Yes, this film is British. Yes, this film is horror. But, no, “Pyschomania” is not a Hammer Horror film. The Don Sharp film lightly tip-toes through being a horror film with only the supernatural element placing the feature in the thriller category, but the PG-rated horror has other admirable qualities that certainly differentiates itself from the blood-heavy, frighten laden Hammer films. For instance, a story about an undead motorcycle gang should obviously entail motorcycle stunts and “Psychomania” delivers with surprisingly various top-notch stunts with, and without, motorcycles, involving dedicated stunt men and women challenged to be engaged in nearly all stunts, and whereas the blood does not run thick and heavy like with many fright flicks, the bikes certainly do and revs a different, yet welcomed, change of pace.

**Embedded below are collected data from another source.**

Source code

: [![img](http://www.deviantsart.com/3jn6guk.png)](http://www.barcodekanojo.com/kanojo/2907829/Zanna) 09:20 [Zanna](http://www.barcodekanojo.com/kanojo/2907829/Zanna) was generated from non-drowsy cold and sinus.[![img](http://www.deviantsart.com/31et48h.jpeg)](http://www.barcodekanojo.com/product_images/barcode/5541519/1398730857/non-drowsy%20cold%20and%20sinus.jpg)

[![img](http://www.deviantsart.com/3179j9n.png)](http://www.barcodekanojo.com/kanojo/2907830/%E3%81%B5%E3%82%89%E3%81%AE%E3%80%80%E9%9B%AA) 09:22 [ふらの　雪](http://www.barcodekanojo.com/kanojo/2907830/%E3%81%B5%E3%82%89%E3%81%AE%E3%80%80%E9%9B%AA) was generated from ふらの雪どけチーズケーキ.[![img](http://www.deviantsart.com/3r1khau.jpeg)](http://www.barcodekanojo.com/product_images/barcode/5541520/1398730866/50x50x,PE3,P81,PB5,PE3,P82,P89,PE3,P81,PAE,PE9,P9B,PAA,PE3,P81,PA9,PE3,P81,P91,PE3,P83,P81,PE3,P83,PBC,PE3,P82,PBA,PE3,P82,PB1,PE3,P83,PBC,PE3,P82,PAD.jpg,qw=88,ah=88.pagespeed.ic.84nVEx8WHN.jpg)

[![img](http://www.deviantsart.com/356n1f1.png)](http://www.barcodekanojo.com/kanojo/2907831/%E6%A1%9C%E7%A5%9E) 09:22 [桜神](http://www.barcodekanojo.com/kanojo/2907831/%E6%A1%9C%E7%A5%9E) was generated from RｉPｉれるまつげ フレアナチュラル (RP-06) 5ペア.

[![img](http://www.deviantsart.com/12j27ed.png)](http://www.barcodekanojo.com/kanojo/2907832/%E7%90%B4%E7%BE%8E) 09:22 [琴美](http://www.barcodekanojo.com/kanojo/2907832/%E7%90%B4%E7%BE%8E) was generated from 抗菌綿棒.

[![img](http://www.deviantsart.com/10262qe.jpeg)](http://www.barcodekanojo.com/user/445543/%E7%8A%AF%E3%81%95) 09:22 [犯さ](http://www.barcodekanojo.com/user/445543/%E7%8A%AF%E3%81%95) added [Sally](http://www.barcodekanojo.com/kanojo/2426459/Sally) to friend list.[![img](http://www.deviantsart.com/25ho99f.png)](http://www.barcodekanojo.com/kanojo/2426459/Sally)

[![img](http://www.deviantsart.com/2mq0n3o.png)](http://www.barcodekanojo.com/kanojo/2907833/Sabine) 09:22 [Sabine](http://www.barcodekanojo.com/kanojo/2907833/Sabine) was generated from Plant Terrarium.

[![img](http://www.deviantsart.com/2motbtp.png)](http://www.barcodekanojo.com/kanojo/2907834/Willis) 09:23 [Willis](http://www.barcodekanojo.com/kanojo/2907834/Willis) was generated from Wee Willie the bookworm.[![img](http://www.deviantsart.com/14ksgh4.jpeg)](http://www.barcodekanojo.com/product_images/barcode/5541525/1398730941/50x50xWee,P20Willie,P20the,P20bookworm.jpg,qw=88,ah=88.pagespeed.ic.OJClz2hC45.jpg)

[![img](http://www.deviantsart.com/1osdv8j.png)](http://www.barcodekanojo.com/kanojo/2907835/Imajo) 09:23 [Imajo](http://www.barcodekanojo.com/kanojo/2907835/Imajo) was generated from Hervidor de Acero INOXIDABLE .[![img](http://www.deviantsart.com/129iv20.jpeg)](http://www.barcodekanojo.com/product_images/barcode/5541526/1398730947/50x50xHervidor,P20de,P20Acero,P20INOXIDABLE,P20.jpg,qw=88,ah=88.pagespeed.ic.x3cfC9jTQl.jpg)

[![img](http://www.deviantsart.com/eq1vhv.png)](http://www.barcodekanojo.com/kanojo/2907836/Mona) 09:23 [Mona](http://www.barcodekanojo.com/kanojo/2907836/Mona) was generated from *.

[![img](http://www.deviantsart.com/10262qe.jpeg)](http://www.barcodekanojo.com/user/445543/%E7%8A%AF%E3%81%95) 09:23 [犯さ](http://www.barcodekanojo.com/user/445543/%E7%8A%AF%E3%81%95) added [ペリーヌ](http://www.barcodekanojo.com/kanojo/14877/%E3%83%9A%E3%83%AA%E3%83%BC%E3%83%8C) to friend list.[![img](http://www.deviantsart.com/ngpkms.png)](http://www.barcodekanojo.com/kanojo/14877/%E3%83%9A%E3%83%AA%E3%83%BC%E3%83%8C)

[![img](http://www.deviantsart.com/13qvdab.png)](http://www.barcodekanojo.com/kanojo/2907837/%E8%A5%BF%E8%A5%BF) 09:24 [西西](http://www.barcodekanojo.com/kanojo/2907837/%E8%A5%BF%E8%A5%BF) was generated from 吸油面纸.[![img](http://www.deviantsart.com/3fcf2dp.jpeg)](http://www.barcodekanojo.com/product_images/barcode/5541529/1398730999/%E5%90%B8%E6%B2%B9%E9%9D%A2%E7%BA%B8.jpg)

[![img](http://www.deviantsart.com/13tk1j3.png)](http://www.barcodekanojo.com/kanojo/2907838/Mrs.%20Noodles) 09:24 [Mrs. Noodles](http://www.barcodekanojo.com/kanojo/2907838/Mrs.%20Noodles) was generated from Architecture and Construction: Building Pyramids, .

If the intent here was to make a serious film, the mark was missed by a good margin. Outdated and obsolete, “Psychomania” is the epitome of aging with dated hairstyles, dated clothing, and dated dialogue. If the intent was to be campy, Sharp and his team of willing participants hit the center of the bulls eye. The premise of a motorcycle gang committing themselves to a suicide pact only to come back and continue their barrage amongst humane society while choking out nearly everybody they feel tramples upon their aimless and ferocious cause seems like an outright folly. Who knew that in forty years time that “Psychomania” would be a British cult favorite, sparking a well-deserved upgrade Blu-ray and DVD combo release from the British Film Institute, also known by as the BFI.
BFI Flipside presents “Psychomania” on a Blu-ray and DVD combo presented in the original aspect ratio 1.66:1 and scanned and restored in 2k from preservation negatives. The 1080p Hi-Def Blu-ray runs on a BD50 gigabyte at 24 frames per second with a PCM mono audio mix. The PAL DVD runs about the same, near 25fps, and sports a Dolby Digital 1.0 mono audio mix. I was presented the DVD version for review and I must say the original print looks immaculate. The lens flares in the corner from previous releases have been extinguished. The colors and skin tones have never been more vibrant through the three layers of the black and white master copies containing yellow, blue, and cyan. The mono mix clearly states a purpose and goes through the ears without muddling and much defect. The BFI have also spared no expense on the bonus features that include various interviews with Nicky Henson and other cast, an interview with Harvey Andrews on the “Riding Free” single, a Hell for Leather documentary about the company who supplied the leather for the cast, a short remastering “Psychomania” segment, and other various extras that dive into British culture. I was a bit disappointed with the Sound of “Psychomania” segment as the track portion in the interview with film composer John Cameron seems to be overlaid by something totally off-the-wall and we’re unable to get the full 9 minute audio from the interview. The bonus material rounds out with original theatrical trailer and a nice, vividly colored illustrated booklet with new writing by Vic Pratt, William Folwer, and Andrew Roberts. BFI’s “Psyhomania” release is one of the best re-releases to hit the region 2 market and will re-hit the youth once again on it’s climbing cult success that branches off far from the bloodlust of 1970’s British horror.